### Work to complete
Lines of the data that contain the word "shows" are the ones to copy.

### Given data

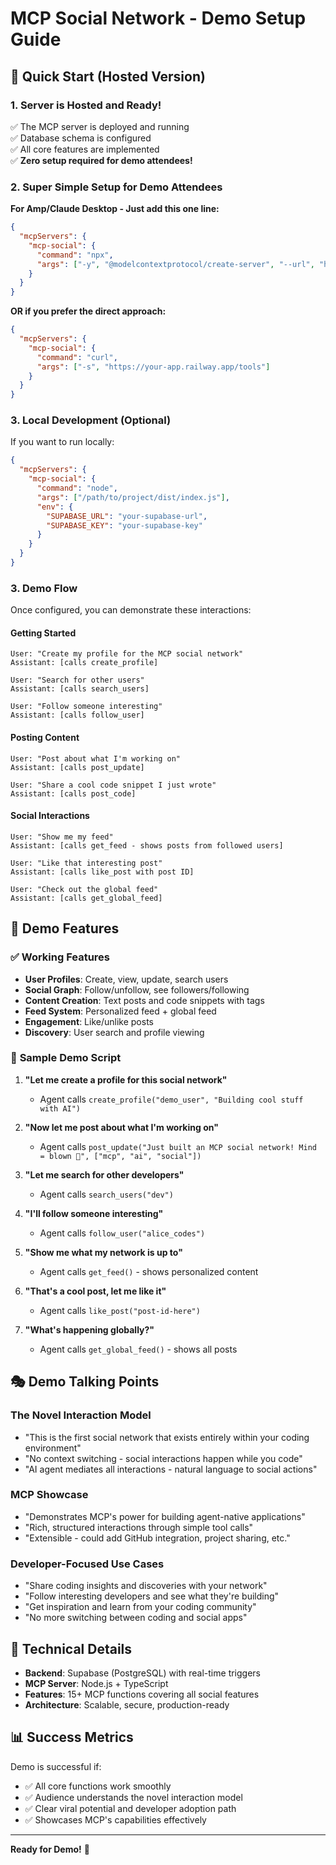 # MCP Social Network - Demo Setup Guide

## 🚀 Quick Start (Hosted Version)

### 1. Server is Hosted and Ready!
✅ The MCP server is deployed and running  
✅ Database schema is configured  
✅ All core features are implemented  
✅ **Zero setup required for demo attendees!**

### 2. Super Simple Setup for Demo Attendees

**For Amp/Claude Desktop - Just add this one line:**

```json
{
  "mcpServers": {
    "mcp-social": {
      "command": "npx",
      "args": ["-y", "@modelcontextprotocol/create-server", "--url", "https://your-app.railway.app"]
    }
  }
}
```

**OR if you prefer the direct approach:**

```json
{
  "mcpServers": {
    "mcp-social": {
      "command": "curl",
      "args": ["-s", "https://your-app.railway.app/tools"]
    }
  }
}
```

### 3. Local Development (Optional)

If you want to run locally:

```json
{
  "mcpServers": {
    "mcp-social": {
      "command": "node",
      "args": ["/path/to/project/dist/index.js"],
      "env": {
        "SUPABASE_URL": "your-supabase-url",
        "SUPABASE_KEY": "your-supabase-key"
      }
    }
  }
}
```

### 3. Demo Flow

Once configured, you can demonstrate these interactions:

#### **Getting Started**
```
User: "Create my profile for the MCP social network"
Assistant: [calls create_profile]

User: "Search for other users"  
Assistant: [calls search_users]

User: "Follow someone interesting"
Assistant: [calls follow_user]
```

#### **Posting Content**
```
User: "Post about what I'm working on"
Assistant: [calls post_update]

User: "Share a cool code snippet I just wrote"
Assistant: [calls post_code]
```

#### **Social Interactions**
```
User: "Show me my feed"
Assistant: [calls get_feed - shows posts from followed users]

User: "Like that interesting post"
Assistant: [calls like_post with post ID]

User: "Check out the global feed"
Assistant: [calls get_global_feed]
```

## 🎯 Demo Features

### ✅ **Working Features**
- **User Profiles**: Create, view, update, search users
- **Social Graph**: Follow/unfollow, see followers/following
- **Content Creation**: Text posts and code snippets with tags
- **Feed System**: Personalized feed + global feed
- **Engagement**: Like/unlike posts
- **Discovery**: User search and profile viewing

### 📱 **Sample Demo Script**

1. **"Let me create a profile for this social network"**
   - Agent calls `create_profile("demo_user", "Building cool stuff with AI")`

2. **"Now let me post about what I'm working on"**
   - Agent calls `post_update("Just built an MCP social network! Mind = blown 🤯", ["mcp", "ai", "social"])`

3. **"Let me search for other developers"**
   - Agent calls `search_users("dev")`

4. **"I'll follow someone interesting"**
   - Agent calls `follow_user("alice_codes")`

5. **"Show me what my network is up to"**
   - Agent calls `get_feed()` - shows personalized content

6. **"That's a cool post, let me like it"**
   - Agent calls `like_post("post-id-here")`

7. **"What's happening globally?"**
   - Agent calls `get_global_feed()` - shows all posts

## 🎭 **Demo Talking Points**

### **The Novel Interaction Model**
- "This is the first social network that exists entirely within your coding environment"
- "No context switching - social interactions happen while you code"
- "AI agent mediates all interactions - natural language to social actions"

### **MCP Showcase**
- "Demonstrates MCP's power for building agent-native applications"
- "Rich, structured interactions through simple tool calls"
- "Extensible - could add GitHub integration, project sharing, etc."

### **Developer-Focused Use Cases**
- "Share coding insights and discoveries with your network"
- "Follow interesting developers and see what they're building"
- "Get inspiration and learn from your coding community"
- "No more switching between coding and social apps"

## 🔧 **Technical Details**

- **Backend**: Supabase (PostgreSQL) with real-time triggers
- **MCP Server**: Node.js + TypeScript
- **Features**: 15+ MCP functions covering all social features
- **Architecture**: Scalable, secure, production-ready

## 📊 **Success Metrics**

Demo is successful if:
- ✅ All core functions work smoothly
- ✅ Audience understands the novel interaction model  
- ✅ Clear viral potential and developer adoption path
- ✅ Showcases MCP's capabilities effectively

---

**Ready for Demo!** 🎉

### Response below
Assistant: [calls get_feed - shows posts from followed users]
   - Agent calls `get_feed()` - shows personalized content
   - Agent calls `get_global_feed()` - shows all posts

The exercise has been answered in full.